» Text shown:
——————————

May 23, 2019

Hedge Your Health

with Laura Georgy, MS, RDN, LDN

April 2017
It’s not to late to earn that summer bod!
This month’s content ties together some important food and exercise principles: Burning off poor decisions, the true & consequence of carbs, and some general nutrition guidelines for post-workout recovery.

The Exercise Exchange

When you eat it, here's how to burn it.

If you’re focused on dropping L-B’s to a) look better or b) win a corporate weight loss competition, keep these food-to-fitness conversions in mind. For a 180 pound person, the following exercises will burn off these foods. Note: These are estimates using this calorie calculator.

Tortilla Wrap (Burrito size): 300 calories
Exercise equivalent: 30 minutes of rowing
…Cut the wrap/burrito in half. Eat 1/2 as intended and use a fork to feed on the filling of the remainder.

Brioche Burger Bun: 220 calories
Exercise equivalent: 32 minutes of walking
…ditch the top or wrap the burger it in a lettuce leaf.

Cobb Salad w/Dressing: 850 calories
Exercise equivalent: 1h 7min of moderate cycling
…Don’t be fooled, just because it contains lettuce doesn’t make it waist friendly. The high-cal toppings  like cheese, avocado, bacon and creamy dressing add up fast. Instead, opt for a grilled chicken spinach salad.

French Fries (kid size/ “just a few”): 110 calories
Exercise equivalent: 10 minutes of jump rope
… Avoid the temptation all together and swap in carrot sticks.

——————————

(Dataset items)

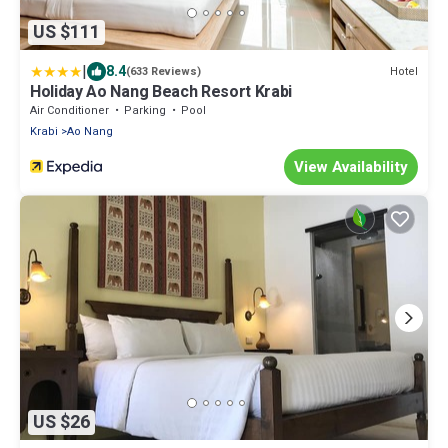
US $111
|
8.4
Hotel
(633 Reviews)
Holiday Ao Nang Beach Resort Krabi
Air Conditioner
Parking
Pool
Krabi
Ao Nang
View Availability
US $26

——————————

» Apply what you read:
**A.** According to the nutrition newsletter, how many calories are in a Cobb salad with dressing?
**B.** In the nutrition newsletter, rewrite the passage from "If you’re focused" to "this calorie calculator.", substituting "150 pound" for "180 pound".
Rely solely on the text when completing each task.

» Results in order:
**A.** 850 calories.

**B.**
If you’re focused on dropping L-B’s to a) look better or b) win a corporate weight loss competition, keep these food-to-fitness conversions in mind. For a 150 pound person, the following exercises will burn off these foods. Note: These are estimates using this calorie calculator.